• _TASK INSTRUCTIONS_: Where a line of the records contains the word "нашому", show that line.

─── GIVEN INFORMATION

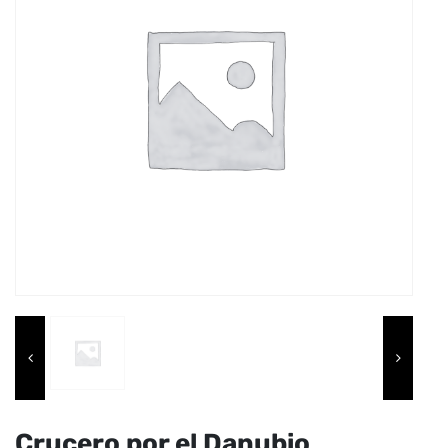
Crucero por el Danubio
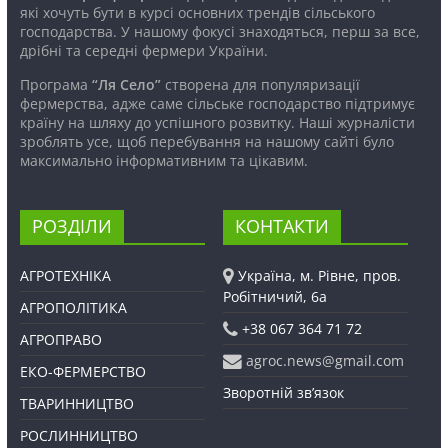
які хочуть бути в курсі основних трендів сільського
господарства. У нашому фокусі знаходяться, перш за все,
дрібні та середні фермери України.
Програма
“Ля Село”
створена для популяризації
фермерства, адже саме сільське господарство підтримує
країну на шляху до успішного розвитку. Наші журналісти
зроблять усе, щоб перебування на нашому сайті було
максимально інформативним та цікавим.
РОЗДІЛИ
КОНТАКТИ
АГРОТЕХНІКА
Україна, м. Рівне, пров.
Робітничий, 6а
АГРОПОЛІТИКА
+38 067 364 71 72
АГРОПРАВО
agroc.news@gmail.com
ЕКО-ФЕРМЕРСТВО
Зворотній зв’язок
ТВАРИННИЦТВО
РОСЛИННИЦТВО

──────
─── GIVEN INFORMATION

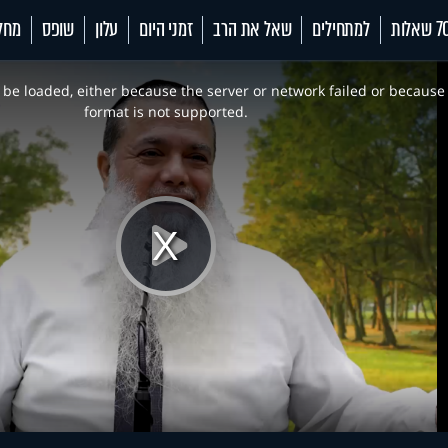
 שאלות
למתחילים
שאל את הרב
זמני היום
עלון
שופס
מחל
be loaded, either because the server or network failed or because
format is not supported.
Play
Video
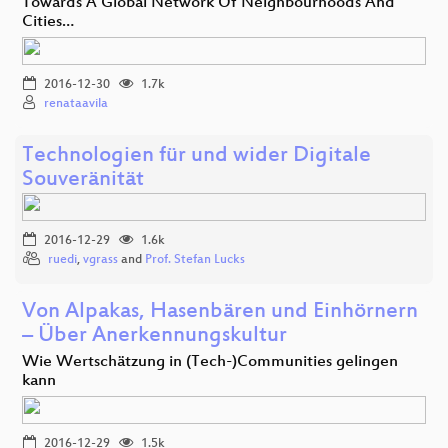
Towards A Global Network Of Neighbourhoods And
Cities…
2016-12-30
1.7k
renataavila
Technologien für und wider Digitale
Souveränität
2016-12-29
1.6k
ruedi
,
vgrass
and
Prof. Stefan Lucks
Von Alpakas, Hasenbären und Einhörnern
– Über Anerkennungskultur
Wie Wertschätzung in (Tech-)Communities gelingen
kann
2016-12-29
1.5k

──────

• _FINAL ANSWER_:
господарства. У нашому фокусі знаходяться, перш за все,
зроблять усе, щоб перебування на нашому сайті було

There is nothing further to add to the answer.